October 2021
Welcome to EFM's October Newsletter!
News
Languages: Complete versions of EFM are now available in Arabic, Chinese, Dutch, English, Filipino, French, German, Italian, Korean, Portuguese, Russian, and Spanish!
In order to make EFM available in more languages quickly, we are now using some Google Translated versions of the material (which are clearly marked). If you find yourself groaning or laughing at a bad translation, please consider helping us improve them. The Google Translated files are on a convenient, sharable Google drive and you can make improvements as you like a few minutes at a time in your spare time.
New Activities to Enjoy!
As I prepared my presentation for the mEducation Alliance Symposium at the end of September, I reflected on how essential it was for children to go beyond basic drilling and mechanics; that they should have authentic experiences of being mathematicians and thereby enjoy and benefit from all those experiences have to offer. Two months ago, I wrote in this newsletter about Activities that could be played at multiple levels by making small changes. This month, I want to discuss two EFM Activities that are examples of Activities that can be enjoyed simply as they are, but also invite deeper explorations and play as a child develops their mathematical tools and curiosity. Dan Finkel has a series of talks about rich learning in the classroom, and those classroom ideas carry over nicely to family Activities.

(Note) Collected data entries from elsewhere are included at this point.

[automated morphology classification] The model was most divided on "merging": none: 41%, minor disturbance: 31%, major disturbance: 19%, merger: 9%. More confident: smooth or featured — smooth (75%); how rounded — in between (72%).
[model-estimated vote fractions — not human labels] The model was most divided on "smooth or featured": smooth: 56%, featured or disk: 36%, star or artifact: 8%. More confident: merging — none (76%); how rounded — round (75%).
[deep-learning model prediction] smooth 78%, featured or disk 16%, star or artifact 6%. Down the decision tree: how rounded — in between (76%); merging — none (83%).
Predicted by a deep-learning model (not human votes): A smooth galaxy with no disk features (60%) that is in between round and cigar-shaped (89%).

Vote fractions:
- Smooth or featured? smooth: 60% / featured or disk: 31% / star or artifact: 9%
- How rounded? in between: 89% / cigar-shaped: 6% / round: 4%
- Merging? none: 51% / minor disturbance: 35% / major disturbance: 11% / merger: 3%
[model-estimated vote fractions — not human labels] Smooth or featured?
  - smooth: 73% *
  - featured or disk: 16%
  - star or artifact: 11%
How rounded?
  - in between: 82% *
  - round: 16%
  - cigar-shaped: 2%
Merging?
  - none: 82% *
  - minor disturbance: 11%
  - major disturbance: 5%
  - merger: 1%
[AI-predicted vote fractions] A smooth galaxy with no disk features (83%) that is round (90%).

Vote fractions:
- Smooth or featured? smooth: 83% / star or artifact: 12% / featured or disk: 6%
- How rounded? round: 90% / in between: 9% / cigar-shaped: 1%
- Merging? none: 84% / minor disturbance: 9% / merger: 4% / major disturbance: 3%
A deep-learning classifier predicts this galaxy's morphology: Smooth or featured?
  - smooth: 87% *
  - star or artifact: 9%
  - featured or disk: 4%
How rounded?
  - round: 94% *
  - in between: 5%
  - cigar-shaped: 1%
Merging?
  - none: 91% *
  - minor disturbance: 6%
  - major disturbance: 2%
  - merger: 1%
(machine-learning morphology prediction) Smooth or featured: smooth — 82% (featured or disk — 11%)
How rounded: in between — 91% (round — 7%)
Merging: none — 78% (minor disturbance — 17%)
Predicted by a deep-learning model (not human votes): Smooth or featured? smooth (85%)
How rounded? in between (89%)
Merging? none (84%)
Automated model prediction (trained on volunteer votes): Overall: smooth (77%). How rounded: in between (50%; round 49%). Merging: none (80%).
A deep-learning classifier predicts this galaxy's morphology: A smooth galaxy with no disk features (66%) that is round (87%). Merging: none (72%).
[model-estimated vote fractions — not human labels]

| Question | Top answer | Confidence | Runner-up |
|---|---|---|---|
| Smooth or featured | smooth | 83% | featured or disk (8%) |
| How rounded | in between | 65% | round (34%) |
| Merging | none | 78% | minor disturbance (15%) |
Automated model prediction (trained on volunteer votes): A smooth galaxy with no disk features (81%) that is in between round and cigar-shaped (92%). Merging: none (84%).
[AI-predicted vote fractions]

During the Symposium panel discussion, I enjoyed the "Six Bricks" Activities that Care for Education presented, so I thought I would end this newsletter with a short discussion of those. Care's idea is to find a great many ways of using a few simple bricks to further a child's math education.
Chapters 2 — 5 — Nim with One and Two
The simplest version of this game is to put some number of pebbles, say 10, on a surface. One player is given the choice of going first or second. During a turn, a player removes either one or two pebbles. The player forced to take the last pebble loses.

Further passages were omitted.